Brief A:
Decide whether each statement agrees with the comments on the pork butt lesson, answering yes or no and quoting the deciding words: (i) one commenter was surprised at how simple Aaron's rub is; (ii) one commenter has only ever cooked bone-in pork butt; (iii) Kent N. was nervous during the stall.

Quoted passage:
That was unbelievable! As the "bbq" guy in our group of friends and have cooked many briskets for them, I learned so many things that I've been doing completely wrong. I can't wait to get out and start working on this craft. What an honor that was to watch, I hope I can meet Aaron someday to thank him for this. I would have paid $1000+ for these videos!


Nick B.

Can't want to try this. Can you elaborate on the knife being used for the trimming, please?

Zack F.

I was surprised that Aaron's rub is so simple. I will be trying this on my next pork butt, instead of store rubs.

Mike L.

I felt like this lesson was particularly filled with useful info especially in the earlier part of the lesson where he talks about how forgiving the pork butt is and suggests using the butt as a training tool for brisket. I never really thought about it like that until he verbalized it and you really can experiment a lot with a butt during a cook and still have a decent piece of meat while at the same time trying to achieve that perfect butt.

Anh L.

Really nice tips and techniques shown. I have a question about keeping the pork moist and prevent it from drying out if you can't finish the butt in one go ? Like would you leave half of it untouched and only shred half of the pork butt before serving if you know you cant finish the whole thing? or would you leave it in some kind of sauce or fat to keep it from drying out ? Also wondering if anyone here try the same techniques with gas oven ?

Kent N.

Absolutely a great smoked pork butt. Followed the temps and timing to a "T." Was nervous during the stall but had "Franklin Faith" and he delivered.

Nick B.

WOW! I had no idea there was so much building and maintaining a fire. I mean I do OK, but now I feel like I can really ROCK my off set smoker at home!

Robert R.

Great Lesson. Really sets a great foundation. I would love to see more on the strategy of holding the meat for serving and heaven forbid there is any leftovers how would you reheat.

Chris F.

Just did a cook yesterday (Saturday) everybody normally loves the pork, there were a few pointers I picked up from Aaron and it came out even better than before! Only problem I had and still have, with all my rubs is a good shaker with the right size holes to get a good even mix of salt/pepper etc. Seems like I get a lot of settling in the shaker and always difficult to get a good even mix. Aaron mentions he just goes to the "store" to get his shakers. Anyone know where we can get the same shakers as Aaron?...thanks!

David B.

Great video. Pork butt is one of my best cooks. After watching this I think it’ll get better.

Marion D.

Excellent video. The spritzing was a new technique for me. Also, I've only ever done bone-out pork butt. Interested to try it with the bone in using this method as a guide.

Brief B:
Return, word for word, the listing lines from the line containing "genus: Asplenium" through the end of the listing, including both ends.

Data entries
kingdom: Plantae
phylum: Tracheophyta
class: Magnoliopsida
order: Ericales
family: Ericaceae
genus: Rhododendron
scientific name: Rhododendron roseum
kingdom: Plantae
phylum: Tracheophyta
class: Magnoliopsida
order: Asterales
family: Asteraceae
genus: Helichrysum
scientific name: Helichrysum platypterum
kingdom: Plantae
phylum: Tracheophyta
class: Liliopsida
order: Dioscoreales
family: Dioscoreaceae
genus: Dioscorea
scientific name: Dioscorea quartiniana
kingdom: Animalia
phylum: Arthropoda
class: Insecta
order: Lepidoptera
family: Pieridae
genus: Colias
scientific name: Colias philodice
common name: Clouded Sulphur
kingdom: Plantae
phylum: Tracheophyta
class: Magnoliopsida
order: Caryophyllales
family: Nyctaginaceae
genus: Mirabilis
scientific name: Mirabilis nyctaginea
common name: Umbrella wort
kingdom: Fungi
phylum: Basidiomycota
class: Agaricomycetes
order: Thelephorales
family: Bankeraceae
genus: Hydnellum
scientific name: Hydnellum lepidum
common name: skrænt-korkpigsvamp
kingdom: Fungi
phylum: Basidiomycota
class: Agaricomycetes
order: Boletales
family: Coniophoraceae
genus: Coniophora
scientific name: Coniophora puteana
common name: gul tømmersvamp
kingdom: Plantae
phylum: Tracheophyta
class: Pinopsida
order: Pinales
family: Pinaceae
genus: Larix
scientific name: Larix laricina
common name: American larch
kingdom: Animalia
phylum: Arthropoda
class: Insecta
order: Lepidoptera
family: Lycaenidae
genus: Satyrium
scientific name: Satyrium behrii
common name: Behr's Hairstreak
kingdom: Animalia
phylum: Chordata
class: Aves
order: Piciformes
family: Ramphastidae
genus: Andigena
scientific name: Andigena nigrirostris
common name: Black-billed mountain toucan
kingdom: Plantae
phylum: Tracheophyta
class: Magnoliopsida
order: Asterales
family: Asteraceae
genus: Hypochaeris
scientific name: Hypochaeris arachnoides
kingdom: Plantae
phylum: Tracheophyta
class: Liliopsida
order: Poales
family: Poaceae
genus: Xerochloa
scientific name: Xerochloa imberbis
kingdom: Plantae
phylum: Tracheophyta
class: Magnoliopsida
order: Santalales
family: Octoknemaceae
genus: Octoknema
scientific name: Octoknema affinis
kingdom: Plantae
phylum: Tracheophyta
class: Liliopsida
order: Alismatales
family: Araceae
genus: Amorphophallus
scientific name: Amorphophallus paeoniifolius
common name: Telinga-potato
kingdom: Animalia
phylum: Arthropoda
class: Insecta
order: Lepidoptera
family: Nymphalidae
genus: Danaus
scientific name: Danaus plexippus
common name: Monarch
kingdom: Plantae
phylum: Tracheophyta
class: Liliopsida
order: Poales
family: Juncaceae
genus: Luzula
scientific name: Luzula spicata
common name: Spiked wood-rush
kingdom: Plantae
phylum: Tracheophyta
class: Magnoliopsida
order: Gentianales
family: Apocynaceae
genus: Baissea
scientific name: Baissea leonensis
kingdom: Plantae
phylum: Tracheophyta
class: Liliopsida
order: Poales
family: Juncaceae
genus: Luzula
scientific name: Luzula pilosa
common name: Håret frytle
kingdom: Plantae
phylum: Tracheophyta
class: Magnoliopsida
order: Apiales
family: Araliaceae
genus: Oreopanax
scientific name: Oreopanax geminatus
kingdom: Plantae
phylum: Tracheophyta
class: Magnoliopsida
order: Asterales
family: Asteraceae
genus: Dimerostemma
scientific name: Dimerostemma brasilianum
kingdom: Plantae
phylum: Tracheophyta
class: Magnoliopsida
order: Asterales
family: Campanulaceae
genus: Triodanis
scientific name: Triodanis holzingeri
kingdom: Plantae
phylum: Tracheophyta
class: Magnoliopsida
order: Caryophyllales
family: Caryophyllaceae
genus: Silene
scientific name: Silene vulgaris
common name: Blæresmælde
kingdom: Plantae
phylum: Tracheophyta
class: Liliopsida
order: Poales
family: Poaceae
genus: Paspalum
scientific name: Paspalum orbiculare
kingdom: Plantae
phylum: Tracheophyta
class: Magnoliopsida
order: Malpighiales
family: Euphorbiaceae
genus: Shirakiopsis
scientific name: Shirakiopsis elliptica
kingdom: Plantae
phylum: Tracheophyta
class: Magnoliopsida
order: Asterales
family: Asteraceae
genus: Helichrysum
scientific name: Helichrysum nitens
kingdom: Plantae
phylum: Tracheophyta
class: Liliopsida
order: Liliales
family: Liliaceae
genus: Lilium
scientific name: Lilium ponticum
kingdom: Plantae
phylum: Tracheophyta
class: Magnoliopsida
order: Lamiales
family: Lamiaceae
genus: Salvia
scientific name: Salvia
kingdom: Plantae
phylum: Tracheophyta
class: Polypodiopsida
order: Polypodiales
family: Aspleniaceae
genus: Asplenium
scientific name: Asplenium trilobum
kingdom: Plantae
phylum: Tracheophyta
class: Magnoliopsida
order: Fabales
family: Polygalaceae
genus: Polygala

Task result A:
(i) Yes: "I was surprised that Aaron's rub is so simple."
(ii) No: "I've only ever done bone-out pork butt."
(iii) Yes: "Was nervous during the stall"

Task result B:
genus: Asplenium
scientific name: Asplenium trilobum
kingdom: Plantae
phylum: Tracheophyta
class: Magnoliopsida
order: Fabales
family: Polygalaceae
genus: Polygala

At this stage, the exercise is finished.